Abella is an authority on constitutional law and human rights law. Her opinions often cite foreign and international law. According to Sian Elias, they are regarded as authoritative by judges in many common law countries.

== Personal life ==
Abella is the widow of historian Irving Abella, and has two sons.

==Recognition and honours==

===Order of Canada===
- Companion of the Order of Canada (2025). This is the highest level of the Order of Canada, one of the country's most prestigious civilian honours. Abella received it in recognition of her contributions to Canadian law and to the development of human rights and equality in the courts.

===National honours===
- Queen Elizabeth II Golden Jubilee Medal (2002), awarded to Canadians who made important contributions to their communities and to the country.
- Queen Elizabeth II Diamond Jubilee Medal (2012), a commemorative honour recognizing notable service to Canada.

===Academic honours===
- Abella has received at least 38 honorary degrees.
- Yale University honorary Doctor of Laws (2016). She became the first Canadian woman to receive an honorary law degree from Yale.
- University of Saskatchewan honorary Doctor of Laws (2023).

===Scholarly societies===
- Royal Society of Canada (Fellow, 1997), recognizing distinguished achievement in scholarship and public life.
- American Academy of Arts and Sciences (foreign honorary member, 2007).
- American Philosophical Society (member, 2018).

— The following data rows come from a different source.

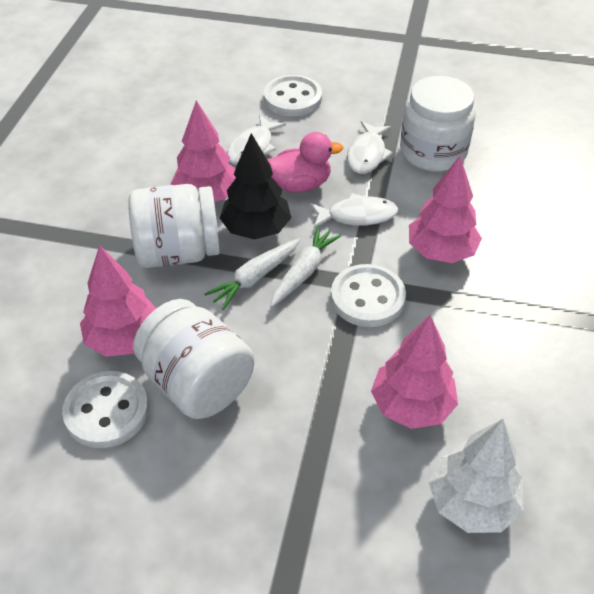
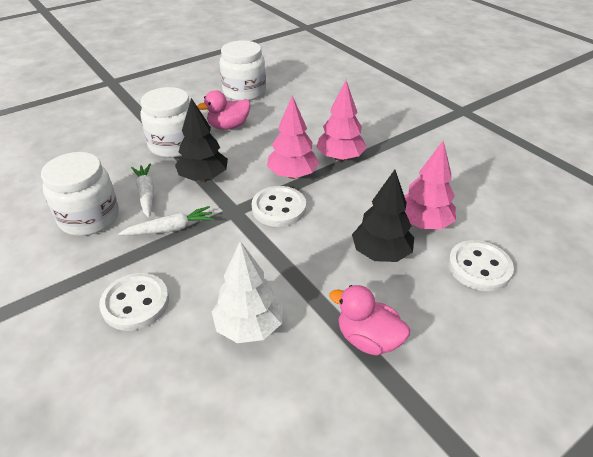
black tree: [220,133,291,239] = 1 -> [175,98,228,181] [352,170,414,262] = 2
pink duck: [267,132,343,193] = 1 -> [197,90,251,130] [329,285,410,356] = 2
pink tree: [80,245,156,357] [170,100,236,202] [371,315,458,429] [409,156,482,263] = 4 -> [267,96,319,179] [316,81,367,161] [404,140,456,229] = 3
white fish: [227,115,286,165] [310,193,398,228] [347,121,393,174] = 3 -> none = 0

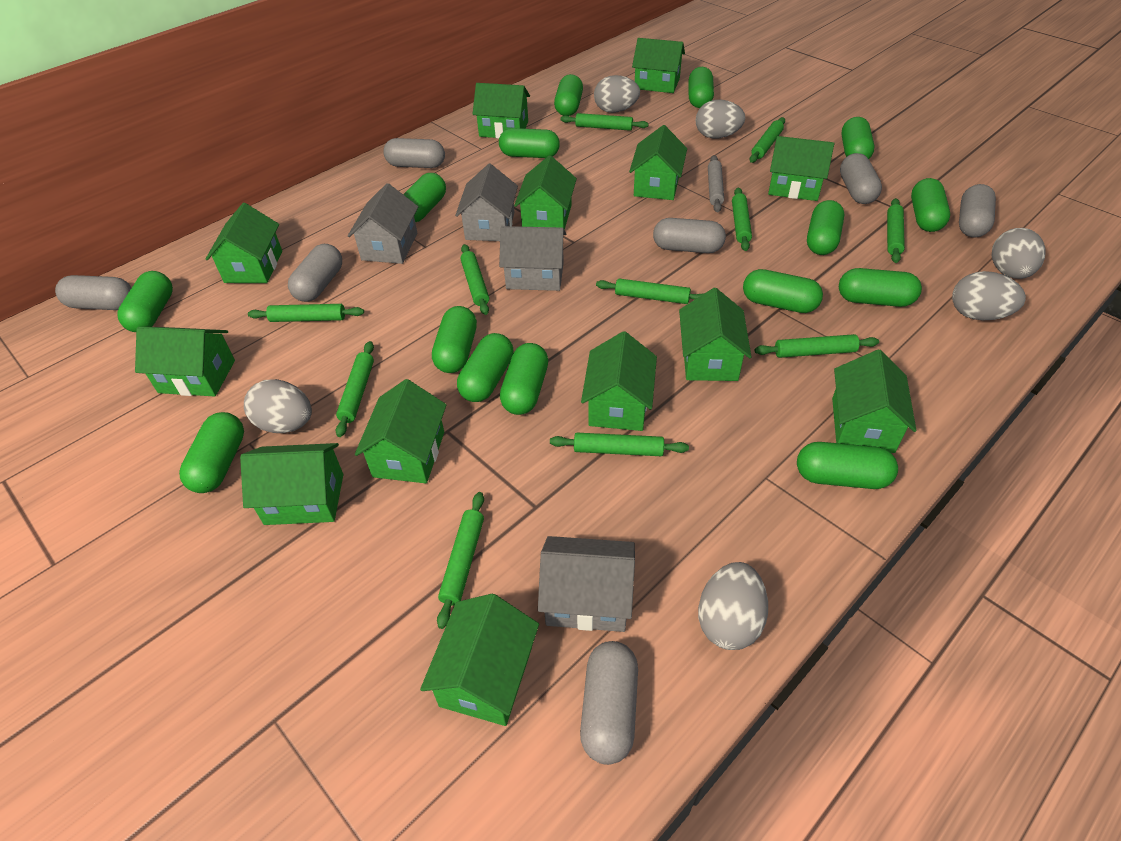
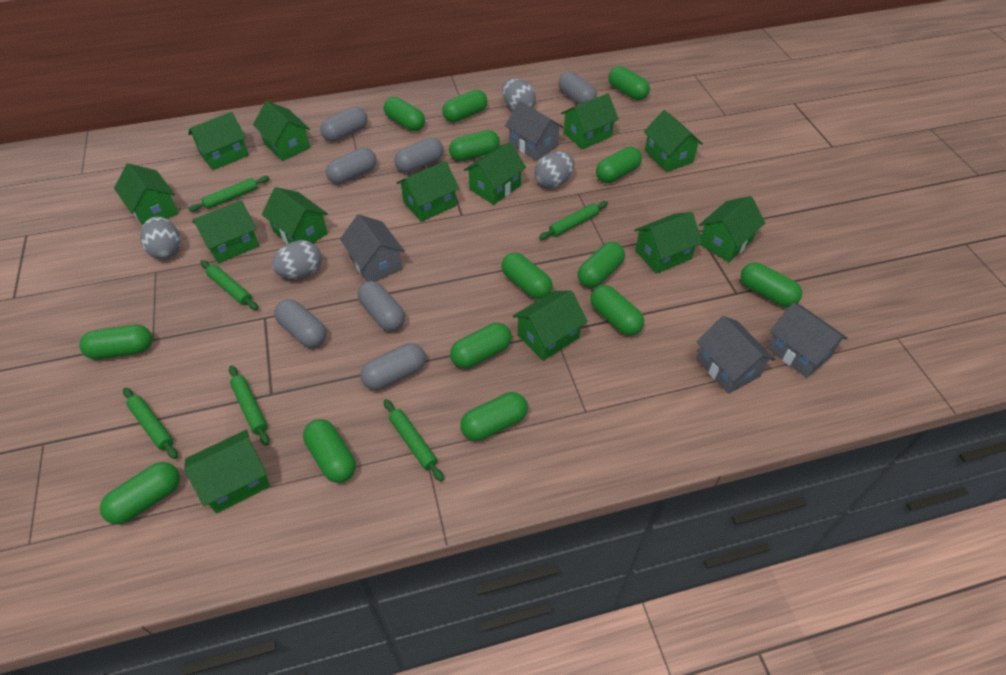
green capsule: [117,271,173,332] [179,412,244,493] [403,173,446,222] [432,306,477,373] [457,333,514,402] [499,128,560,158] [500,343,548,415] [554,74,583,116] [689,67,714,108] [743,269,823,313] [797,442,898,489] [807,200,844,255] [839,268,922,307] [841,117,874,159] [911,178,950,232] = 15 -> [79,325,152,360] [100,462,180,524] [303,419,356,483] [384,97,425,131] [442,90,487,122] [449,130,500,161] [450,323,512,369] [461,392,528,441] [501,253,552,299] [578,242,625,288] [590,285,644,336] [596,147,642,183] [608,66,650,100] [741,263,802,307] = 14
green rolling pin: [248,304,364,322] [336,341,374,437] [437,492,484,629] [460,244,489,315] [550,433,689,456] [561,113,648,131] [596,279,703,304] [732,188,752,251] [749,117,785,163] [755,334,879,358] [887,198,905,263] = 11 -> [123,388,178,459] [189,176,270,212] [200,260,258,310] [229,365,270,446] [384,399,444,481] [539,201,608,240] = 6
grey egg: [244,379,312,433] [594,75,640,113] [696,100,745,139] [698,562,768,650] [952,271,1026,320] [992,228,1046,279] = 6 -> [140,216,181,259] [272,240,322,279] [502,79,536,111] [535,152,574,188] = 4
grey rolling pin: [708,155,724,212] = 1 -> none = 0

===Professional recognition===
- Global Jurist of the Year (2016), awarded by the Northwestern University Pritzker School of Law Center for International Human Rights in recognition of Abella's influence on human rights law.

===Other recognition===
- Abella has served as a judge for the Giller Prize.

===Cultural recognition===
- The documentary film Without Precedent: The Supreme Life of Rosalie Abella, directed by Barry Avrich, premiered on May 1, 2023, at the Hot Docs Canadian International Documentary Festival.